Miliara, X., Garnett, J. A., Tatsuta, T., Abid Ali, F., Baldie, H., Perez-Dorado, I., et al. (2015). Structural insight into the TRIAP1/PRELI-like domain family of mitochondrial phospholipid transfer complexes. EMBO Rep, 16(7), 824-35. doi:10.15252/embr.201540229.

Cite as: https://hdl.handle.net/21.11116/0000-000B-7ADA-7

Abstract

The composition of the mitochondrial membrane is important for its architecture and proper function. Mitochondria depend on a tightly regulated supply of phospholipid via intra-mitochondrial synthesis and by direct import from the endoplasmic reticulum. The Ups1/PRELI-like family together with its mitochondrial chaperones (TRIAP1/Mdm35) represent a unique heterodimeric lipid transfer system that is evolutionary conserved from yeast to man. Work presented here provides new atomic resolution insight into the function of a human member of this system.
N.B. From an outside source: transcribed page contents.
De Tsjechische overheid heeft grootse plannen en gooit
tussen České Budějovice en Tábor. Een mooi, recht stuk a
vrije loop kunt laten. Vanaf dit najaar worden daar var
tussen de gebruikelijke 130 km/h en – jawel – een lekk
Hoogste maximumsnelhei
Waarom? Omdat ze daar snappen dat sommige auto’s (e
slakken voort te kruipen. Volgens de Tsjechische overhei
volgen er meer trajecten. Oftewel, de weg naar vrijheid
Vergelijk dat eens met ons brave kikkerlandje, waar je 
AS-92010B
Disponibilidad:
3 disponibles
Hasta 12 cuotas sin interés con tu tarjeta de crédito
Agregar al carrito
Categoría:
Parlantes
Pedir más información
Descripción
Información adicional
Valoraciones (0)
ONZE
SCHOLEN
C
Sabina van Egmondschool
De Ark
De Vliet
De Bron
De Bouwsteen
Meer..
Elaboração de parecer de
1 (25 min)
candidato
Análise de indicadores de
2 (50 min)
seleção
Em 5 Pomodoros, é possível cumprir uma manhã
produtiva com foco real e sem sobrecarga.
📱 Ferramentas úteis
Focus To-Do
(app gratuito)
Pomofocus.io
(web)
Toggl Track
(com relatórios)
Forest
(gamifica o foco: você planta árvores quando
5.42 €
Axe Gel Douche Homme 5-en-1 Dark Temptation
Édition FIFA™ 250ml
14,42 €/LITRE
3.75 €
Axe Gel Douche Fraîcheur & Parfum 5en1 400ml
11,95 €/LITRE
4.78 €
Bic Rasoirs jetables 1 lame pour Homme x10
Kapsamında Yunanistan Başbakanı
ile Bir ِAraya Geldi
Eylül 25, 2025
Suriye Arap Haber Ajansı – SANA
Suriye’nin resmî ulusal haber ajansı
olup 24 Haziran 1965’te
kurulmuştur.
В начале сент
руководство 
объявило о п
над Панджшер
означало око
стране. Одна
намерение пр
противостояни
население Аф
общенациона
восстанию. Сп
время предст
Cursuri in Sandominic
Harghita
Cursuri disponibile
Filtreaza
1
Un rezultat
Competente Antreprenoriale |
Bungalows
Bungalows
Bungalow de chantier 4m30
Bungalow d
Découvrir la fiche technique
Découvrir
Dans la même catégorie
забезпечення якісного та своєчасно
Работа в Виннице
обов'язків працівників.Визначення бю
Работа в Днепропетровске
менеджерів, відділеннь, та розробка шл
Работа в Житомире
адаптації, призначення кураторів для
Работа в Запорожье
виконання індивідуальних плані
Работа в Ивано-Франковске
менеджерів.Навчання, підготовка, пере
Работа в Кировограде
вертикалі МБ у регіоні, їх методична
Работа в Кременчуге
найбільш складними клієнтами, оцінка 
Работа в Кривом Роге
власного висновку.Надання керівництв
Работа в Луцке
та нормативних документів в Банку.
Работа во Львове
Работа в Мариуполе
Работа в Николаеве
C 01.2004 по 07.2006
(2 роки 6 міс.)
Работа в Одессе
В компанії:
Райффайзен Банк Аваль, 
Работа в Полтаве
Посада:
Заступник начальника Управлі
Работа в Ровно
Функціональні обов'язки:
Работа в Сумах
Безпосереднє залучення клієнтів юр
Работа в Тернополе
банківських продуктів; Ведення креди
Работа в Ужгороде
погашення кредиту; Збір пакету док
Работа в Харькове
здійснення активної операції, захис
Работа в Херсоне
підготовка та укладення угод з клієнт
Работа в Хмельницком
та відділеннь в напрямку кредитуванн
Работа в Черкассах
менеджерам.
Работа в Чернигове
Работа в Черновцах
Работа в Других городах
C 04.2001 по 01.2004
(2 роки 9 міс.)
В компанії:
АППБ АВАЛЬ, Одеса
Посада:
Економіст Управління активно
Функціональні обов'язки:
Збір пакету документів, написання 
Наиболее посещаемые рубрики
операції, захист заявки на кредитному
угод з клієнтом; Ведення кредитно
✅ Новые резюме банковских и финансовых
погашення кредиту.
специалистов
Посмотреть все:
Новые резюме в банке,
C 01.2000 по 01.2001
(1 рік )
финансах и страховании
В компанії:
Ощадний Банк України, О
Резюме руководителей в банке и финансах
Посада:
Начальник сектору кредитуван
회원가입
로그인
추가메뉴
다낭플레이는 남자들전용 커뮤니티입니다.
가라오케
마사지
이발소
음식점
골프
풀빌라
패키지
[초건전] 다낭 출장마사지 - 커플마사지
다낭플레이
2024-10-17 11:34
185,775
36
Crystal structures of free TRIAP1 and the TRIAP1-SLMO1 complex reveal how the PRELI domain is chaperoned during import into the intermembrane mitochondrial space. The structural resemblance of PRELI-like domain of SLMO1 with that of mammalian phoshatidylinositol transfer proteins (PITPs) suggest that they share similar lipid transfer mechanisms, in which access to a buried phospholipid-binding cavity is regulated by conformationally adaptable loops.